Pete Buttigieg and Polly Trottenberg

Pete Buttigieg and Polly Trottenberg

#90

Pete Buttigieg and Polly Trottenberg

Secretary; Deputy Secretary at U.S. Department of Transportation

Pete Buttigieg and Polly Trottenberg
By May 13, 2022 4:30 PM

New York officials were optimistic that the region’s immense infrastructure needs would be taken care of when Polly Trottenberg joined Pete Buttigieg in the U.S. Department of Transportation last year.

Trottenberg, a former New York City transportation commissioner, said she has been able to use her experience running the nation’s largest municipal transportation system to navigate a complex federal agency.

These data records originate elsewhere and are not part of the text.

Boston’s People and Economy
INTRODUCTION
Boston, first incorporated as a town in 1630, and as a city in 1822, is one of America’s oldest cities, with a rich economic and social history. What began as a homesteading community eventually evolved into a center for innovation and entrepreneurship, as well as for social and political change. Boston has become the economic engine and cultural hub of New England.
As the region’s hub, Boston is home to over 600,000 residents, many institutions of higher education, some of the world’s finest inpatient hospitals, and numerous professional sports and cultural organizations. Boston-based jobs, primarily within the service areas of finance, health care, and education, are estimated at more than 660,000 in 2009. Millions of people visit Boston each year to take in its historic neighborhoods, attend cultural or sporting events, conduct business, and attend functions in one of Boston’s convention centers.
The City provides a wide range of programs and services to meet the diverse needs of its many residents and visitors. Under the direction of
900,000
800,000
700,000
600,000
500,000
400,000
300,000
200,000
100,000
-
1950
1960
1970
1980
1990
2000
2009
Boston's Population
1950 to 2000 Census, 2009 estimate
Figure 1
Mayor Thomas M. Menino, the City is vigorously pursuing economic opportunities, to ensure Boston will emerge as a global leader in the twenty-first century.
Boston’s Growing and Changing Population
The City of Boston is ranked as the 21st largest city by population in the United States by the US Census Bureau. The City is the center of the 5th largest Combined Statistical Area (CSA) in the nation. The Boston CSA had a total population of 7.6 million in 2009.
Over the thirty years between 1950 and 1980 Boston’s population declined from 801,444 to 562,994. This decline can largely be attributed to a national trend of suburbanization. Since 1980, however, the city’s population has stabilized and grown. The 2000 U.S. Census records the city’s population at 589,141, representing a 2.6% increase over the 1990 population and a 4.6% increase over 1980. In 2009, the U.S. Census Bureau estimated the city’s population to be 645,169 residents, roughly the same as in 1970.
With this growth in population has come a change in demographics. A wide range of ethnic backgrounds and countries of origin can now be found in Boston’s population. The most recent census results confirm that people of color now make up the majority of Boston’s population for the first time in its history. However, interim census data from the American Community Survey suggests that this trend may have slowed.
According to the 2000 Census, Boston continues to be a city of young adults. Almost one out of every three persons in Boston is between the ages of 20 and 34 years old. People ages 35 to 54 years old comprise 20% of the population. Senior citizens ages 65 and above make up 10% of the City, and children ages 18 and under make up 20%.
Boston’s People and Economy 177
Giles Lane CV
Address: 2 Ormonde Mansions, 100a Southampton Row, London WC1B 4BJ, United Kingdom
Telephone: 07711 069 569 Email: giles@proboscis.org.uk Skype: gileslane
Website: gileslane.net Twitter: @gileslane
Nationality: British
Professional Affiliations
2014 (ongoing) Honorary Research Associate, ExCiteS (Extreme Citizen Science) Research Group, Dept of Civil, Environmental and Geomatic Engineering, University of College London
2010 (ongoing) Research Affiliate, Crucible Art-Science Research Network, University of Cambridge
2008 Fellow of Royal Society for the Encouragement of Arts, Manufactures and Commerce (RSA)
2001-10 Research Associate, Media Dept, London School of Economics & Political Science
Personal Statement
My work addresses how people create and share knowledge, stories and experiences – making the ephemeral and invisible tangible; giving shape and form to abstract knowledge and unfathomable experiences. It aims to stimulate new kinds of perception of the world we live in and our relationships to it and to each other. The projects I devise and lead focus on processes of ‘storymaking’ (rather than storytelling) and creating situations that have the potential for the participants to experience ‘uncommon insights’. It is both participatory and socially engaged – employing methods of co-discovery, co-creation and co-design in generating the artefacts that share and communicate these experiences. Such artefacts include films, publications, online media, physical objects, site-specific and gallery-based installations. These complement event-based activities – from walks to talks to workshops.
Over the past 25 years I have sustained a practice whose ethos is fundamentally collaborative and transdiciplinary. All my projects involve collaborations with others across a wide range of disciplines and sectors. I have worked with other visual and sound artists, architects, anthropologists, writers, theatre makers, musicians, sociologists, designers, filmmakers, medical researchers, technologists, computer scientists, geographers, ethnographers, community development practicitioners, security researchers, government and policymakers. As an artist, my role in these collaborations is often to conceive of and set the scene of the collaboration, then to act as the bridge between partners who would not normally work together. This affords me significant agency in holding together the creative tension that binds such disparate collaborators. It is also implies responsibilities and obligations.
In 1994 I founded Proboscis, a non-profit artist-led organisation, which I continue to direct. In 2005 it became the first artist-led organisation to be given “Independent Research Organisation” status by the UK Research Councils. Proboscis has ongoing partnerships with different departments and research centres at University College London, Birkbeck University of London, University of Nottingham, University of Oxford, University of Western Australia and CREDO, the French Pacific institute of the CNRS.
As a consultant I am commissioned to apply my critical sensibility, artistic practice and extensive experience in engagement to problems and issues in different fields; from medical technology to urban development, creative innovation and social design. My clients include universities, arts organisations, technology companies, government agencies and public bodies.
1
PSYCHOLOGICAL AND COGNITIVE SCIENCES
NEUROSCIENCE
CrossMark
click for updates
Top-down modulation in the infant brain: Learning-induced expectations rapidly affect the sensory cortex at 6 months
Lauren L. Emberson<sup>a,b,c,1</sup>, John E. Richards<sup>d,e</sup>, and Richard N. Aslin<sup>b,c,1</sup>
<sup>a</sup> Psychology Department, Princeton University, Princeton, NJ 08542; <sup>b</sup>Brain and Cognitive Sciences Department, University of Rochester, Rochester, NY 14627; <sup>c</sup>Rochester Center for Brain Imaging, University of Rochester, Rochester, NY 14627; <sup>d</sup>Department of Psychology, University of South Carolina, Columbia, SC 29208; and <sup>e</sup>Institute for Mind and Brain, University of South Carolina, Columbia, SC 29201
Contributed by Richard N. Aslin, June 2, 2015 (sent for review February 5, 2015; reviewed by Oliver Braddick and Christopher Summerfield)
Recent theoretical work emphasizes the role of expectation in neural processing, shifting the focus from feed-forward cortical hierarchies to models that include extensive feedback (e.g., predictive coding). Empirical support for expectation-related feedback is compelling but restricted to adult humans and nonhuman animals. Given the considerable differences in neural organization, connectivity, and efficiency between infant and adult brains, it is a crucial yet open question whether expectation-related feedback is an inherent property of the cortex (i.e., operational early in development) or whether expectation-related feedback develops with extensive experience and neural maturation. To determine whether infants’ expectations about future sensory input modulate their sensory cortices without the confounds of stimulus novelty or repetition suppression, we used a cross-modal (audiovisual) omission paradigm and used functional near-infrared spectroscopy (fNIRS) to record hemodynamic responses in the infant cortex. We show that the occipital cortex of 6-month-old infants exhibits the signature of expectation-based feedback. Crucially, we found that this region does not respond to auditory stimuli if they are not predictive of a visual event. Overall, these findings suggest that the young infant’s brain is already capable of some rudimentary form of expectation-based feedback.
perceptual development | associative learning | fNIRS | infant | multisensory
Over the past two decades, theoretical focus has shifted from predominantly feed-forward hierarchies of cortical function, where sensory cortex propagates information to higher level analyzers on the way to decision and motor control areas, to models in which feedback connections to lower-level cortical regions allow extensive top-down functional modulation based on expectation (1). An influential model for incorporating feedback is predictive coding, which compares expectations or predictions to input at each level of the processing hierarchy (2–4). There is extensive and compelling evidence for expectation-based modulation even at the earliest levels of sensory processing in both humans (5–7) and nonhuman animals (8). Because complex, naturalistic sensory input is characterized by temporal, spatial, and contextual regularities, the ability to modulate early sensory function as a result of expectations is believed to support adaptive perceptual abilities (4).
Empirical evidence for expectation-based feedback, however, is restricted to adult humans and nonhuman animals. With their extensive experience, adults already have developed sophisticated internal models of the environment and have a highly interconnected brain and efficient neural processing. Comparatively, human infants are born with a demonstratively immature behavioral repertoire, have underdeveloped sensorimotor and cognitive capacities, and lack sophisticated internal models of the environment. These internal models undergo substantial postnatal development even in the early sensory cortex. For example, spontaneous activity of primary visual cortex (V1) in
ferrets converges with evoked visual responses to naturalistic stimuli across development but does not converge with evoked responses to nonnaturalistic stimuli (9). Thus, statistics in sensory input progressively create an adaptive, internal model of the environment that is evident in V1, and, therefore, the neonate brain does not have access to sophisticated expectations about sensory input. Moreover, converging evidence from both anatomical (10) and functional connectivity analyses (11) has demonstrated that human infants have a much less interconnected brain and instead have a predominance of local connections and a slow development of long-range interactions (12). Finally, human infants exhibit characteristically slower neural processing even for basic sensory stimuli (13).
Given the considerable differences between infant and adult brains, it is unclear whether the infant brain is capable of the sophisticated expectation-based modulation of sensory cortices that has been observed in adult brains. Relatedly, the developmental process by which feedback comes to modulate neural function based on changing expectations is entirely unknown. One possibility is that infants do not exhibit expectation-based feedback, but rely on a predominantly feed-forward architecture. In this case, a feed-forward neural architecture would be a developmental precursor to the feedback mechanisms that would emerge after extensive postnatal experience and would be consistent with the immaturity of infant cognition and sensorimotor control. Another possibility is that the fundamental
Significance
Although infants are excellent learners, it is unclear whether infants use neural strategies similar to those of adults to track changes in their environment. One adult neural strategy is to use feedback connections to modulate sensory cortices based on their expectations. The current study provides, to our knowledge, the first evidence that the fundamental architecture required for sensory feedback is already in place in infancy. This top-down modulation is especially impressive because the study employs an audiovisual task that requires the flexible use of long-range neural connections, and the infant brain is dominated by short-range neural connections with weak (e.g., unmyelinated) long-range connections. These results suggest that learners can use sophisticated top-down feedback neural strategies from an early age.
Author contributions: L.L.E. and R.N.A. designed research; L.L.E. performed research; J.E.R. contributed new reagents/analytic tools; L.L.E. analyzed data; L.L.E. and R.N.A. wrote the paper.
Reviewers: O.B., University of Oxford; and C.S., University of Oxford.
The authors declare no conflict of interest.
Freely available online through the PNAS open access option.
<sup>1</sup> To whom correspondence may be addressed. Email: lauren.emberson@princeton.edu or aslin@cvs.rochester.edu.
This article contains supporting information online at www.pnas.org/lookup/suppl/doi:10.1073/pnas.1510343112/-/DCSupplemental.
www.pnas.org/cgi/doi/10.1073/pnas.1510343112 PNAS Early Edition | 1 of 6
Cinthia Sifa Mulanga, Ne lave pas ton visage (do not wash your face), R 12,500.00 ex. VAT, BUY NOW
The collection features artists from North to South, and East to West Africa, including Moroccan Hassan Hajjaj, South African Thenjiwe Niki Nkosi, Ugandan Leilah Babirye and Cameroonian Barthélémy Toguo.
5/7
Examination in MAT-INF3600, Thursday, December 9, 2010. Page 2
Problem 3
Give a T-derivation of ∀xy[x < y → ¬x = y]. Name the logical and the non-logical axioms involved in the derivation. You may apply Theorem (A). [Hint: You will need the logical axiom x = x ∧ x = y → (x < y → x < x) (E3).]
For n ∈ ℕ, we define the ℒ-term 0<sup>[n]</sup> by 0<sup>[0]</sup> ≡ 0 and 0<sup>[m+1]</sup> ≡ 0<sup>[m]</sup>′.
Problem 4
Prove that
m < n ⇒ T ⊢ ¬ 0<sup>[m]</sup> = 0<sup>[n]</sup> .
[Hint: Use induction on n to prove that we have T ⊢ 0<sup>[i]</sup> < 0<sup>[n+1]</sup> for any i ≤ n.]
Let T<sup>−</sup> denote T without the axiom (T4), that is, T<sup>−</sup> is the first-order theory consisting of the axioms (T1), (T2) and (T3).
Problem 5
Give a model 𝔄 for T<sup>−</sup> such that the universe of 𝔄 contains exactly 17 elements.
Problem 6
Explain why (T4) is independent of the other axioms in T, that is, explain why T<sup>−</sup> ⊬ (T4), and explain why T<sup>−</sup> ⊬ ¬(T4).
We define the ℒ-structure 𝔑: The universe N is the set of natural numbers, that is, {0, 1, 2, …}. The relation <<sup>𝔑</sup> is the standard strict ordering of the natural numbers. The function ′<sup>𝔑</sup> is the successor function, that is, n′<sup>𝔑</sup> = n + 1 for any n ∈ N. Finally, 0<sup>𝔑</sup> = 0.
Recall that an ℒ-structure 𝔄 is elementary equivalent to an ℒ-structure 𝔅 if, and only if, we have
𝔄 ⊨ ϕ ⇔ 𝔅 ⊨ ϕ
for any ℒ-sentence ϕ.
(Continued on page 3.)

“It gives you sort of the big management chops, knowing how to manage big organizations, like a big federal agency,” Trottenberg told NY1 last year. “But it also gives you a feeling for what it’s like to be local government, to be on the front lines of: we need to fix your roads, we need to plow your street.”

Boy, have both of them delivered. When Congress finally passed the $1 trillion infrastructure bill in November, the Metropolitan Transportation Authority got $10 billion to make its train stations more accessible, improve its operations, expand the second phase of the Second Avenue Subway line, and upgrade the Long Island Rail Road’s station capacity at Jamaica. 

The region’s other massive underground rail system, the long-delayed Gateway Tunnel project, also collected $8 billion. Federal DOT officials approved an environmental review of the project, and Buttigieg personally assured Sen. Chuck Schumer the Hudson River tunnels would get their funding.

The infrastructure funds would also help repair the crumbling Brooklyn Queens Expressway, a project that Trottenberg once managed and suggested be replaced with a skyway on the Brooklyn Heights Promenade.

And, in a nod to President Biden, who once described LaGuardia Airport as worthy of a “third-world country,” federal funding could potentially flood millions of dollars into upgrading the region’s airports, although the Port Authority wasn’t sure how much could be available.

Trottenberg said she has been looking out for the region’s interests even though she’s in Washington, D.C.

“Obviously, in a national role, you don’t play favorites. But, look, I am a New Yorker in my heart. … There are obviously some very important projects in New York right now,” Trottenberg told NY1 in February.